Wir lassen uns zum Leisure Resort bringen, einem einfachen Hotel in der Nähe. Wir haben früher schon einmal dort gewohnt und hatten es als ganz ok in Erinnerung. Als wir ankommen wirkt das Gebäude dunkel, verlassen und irgendwie heruntergekommen. Wir sind die einzigen Gäste. Es erfolgt keine Registrierung und als ich dem verschlafen wirkenden Hotelmanager 1000 Shilling für die Übernachtung bezahle, bekomme ich keine Quittung.
Egal, nach der langen Fahrt freue ich mich auf ein Bett und eine Dusche. Als ich die Elektrodusche aufdrehe, kommt ein brauner, muffig riechender Schwall Wasser heraus. Hier hat wohl schon lange keiner mehr geduscht. Ich lasse das Wasser eine Weile laufen, bis es klarer wird. Oben am Duschkopf ist ein Schalter um die Wassertemperatur einzustellen. Je nach Einstellung kommt das Wasser entweder kochend heiß oder kalt. Um eine einigermaßen erträgliche Wassertemperatur zu erreichen muss ich während des Duschens immer wieder zwischen kalt und warm hin- und herschalten. Dabei entstehen kleine Blitze im Plastikgehäuse des Duschkopfs und das Licht im Zimmer flackert. Irgendwie unheimlich, wenn man nass im Bad steht.
Webuye Hauptstraße
Mit 20000 Einwohnern ist Webuye eine Kleinstadt. Früher (zwischen 1970-2009) war die Papierfabrik ‚Pan African Paper Mills’ größter Arbeitgeber in Webuye und sorgte für einen gewissen wirtschaftlichen Aufschwung, allerdings auf Kosten der Umwelt. Berichten zufolge soll die Luft damals von stinkenden Abgasen verpestet gewesen sein. Man roch Webuye schon lange bevor man es sah. Durch die Schließung der Papierfabrik vor sieben Jahren verloren zahlreiche Einwohner ihre Jobs. Viele verließen die Stadt, die Kriminalitätsrate stieg, dafür ist die Luftqualität deutlich besser geworden.

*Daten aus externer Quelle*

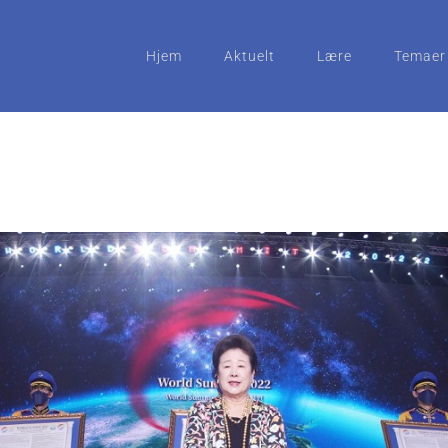
Hjem
Aktuelt
Lære
Temaer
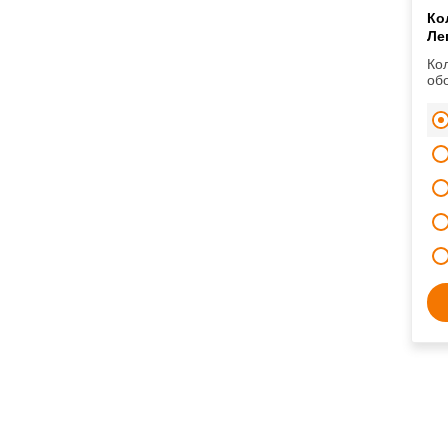
Ко
Ле
Ко
об
кол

Touristen kommen selten nach Webuye. Die wenigen, die sich hierher verirren, sind auf der Durchfahrt von oder nach Uganda. Der Eldoret-Malaba Highway führt an Webuye vorbei und die ugandische Grenze ist nur 60 km entfernt. Wazungu (Weiße) sieht man selten, und wenn, dann sind sie für Hilfsorganisationen oder geschäftlich unterwegs. Der Hauptgrund unseres Webuye-Besuches ist natürlich der Familienbesuch. Doch es gibt durchaus ein paar besuchswerte Orte in der Umgebung Webuyes, z.B. den Kakamega-Regenwald (Kakamega Forest National Reserve), oder die Nabuyole-Falls.
Teamwork - Die Besitzerin des neuen Fahrrades muss feststellen, dass es gar nicht so einfach ist, mit dem Radfahren.

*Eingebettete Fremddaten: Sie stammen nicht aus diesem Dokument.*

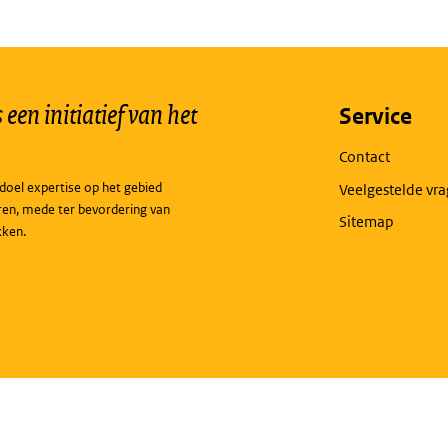
een initiatief van het
Service
Contact
doel expertise op het gebied
Veelgestelde vr
ren, mede ter bevordering van
Sitemap
kken.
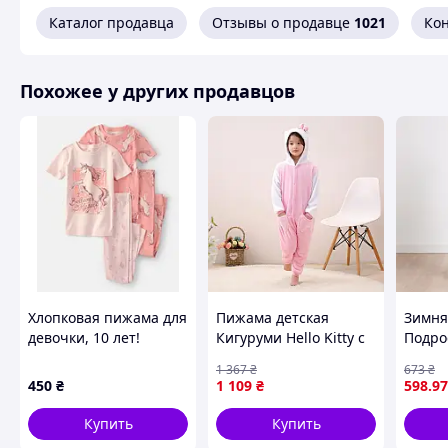
Каталог продавца
Отзывы о продавце
1021
Ко
Комплект пошит с
натуральной байки (фланели)
высшег
ощупь начес, который мгновенно согревает ребенка и от
Похожее у других продавцов
Похожие товары по характеристикам
Хлопковая пижама для
Пижама детская
Зимня
девочки, 10 лет!
Кигуруми Hello Kitty с
Подро
розовыми сердечками
для м
1 367
₴
673
₴
Kigurumi Денвер
Майнк
450
₴
1 109
₴
598
.97
Піжама дитяча
начес
Кігурумі Hello Kitty з
128 1
Купить
Купить
рожевими сердечками
116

Am nächsten Tag wechseln wir das Hotel. Meine Frau wünscht ein bisschen mehr Luxus und auch ich habe keine Lust, mehrere Tage in dem kleinen Zimmer mit der Elektrodusche zu wohnen. Viel Auswahl an Hotels hat man in Webuye nicht. Das Minata Hotel sieht neu aus und dürfte (neben dem Park Villa Hotel) das beste Hotel in Webuye sein. Ein Doppelzimmer kostet mit Frühstück 2700 KES. Die Zimmer sind groß genug und haben sogar einen kleinen Balkon.
Alles perfekt. Zumindest tagsüber. Doch nach Einbruch der Dunkelheit entwickelt sich vor unserem Zimmer eine erstaunliche Geräuschekulisse. Grillen, Frösche und/oder andere, mit unglaublich lauten Organen ausgestattete Insekten und Amphibien, veranstalten ein ohrenbetäubendes Konzert. Einer der Krachmacher erzeugt einen hochfrequenten Dauerton in Sirenenlautstärke. Zwischendurch machen sie kurze Pausen, vielleicht 10 oder 20 Sekunden lang, nur um dann wieder mit voller Lautstärke loszulegen. Das grenzt an akustische Folter.

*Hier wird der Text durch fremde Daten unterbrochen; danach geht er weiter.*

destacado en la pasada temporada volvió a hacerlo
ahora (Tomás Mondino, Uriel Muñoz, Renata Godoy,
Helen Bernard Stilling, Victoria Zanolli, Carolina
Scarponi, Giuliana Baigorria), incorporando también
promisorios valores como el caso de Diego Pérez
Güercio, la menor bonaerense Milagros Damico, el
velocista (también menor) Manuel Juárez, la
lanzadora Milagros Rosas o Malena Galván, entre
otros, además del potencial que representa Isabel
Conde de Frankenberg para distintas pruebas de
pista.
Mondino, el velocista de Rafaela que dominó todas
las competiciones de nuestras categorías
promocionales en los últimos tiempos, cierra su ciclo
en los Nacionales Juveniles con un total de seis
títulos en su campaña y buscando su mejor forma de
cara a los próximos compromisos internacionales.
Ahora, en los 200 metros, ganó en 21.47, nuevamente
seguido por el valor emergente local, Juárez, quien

Vor unserem Zimmer steht auf einem turmartigen Gestell ein Wassertank, der regelmäßig überläuft, wenn er gefüllt wird. Vielleicht ist das Feuchtgebiet darunter der Lebensraum des Sirenenfrosches. Irgendwann nach Mitternacht geht ihm endlich die Puste aus und ich kann einschlafen. Besser Zimmer Nr. 14 meiden.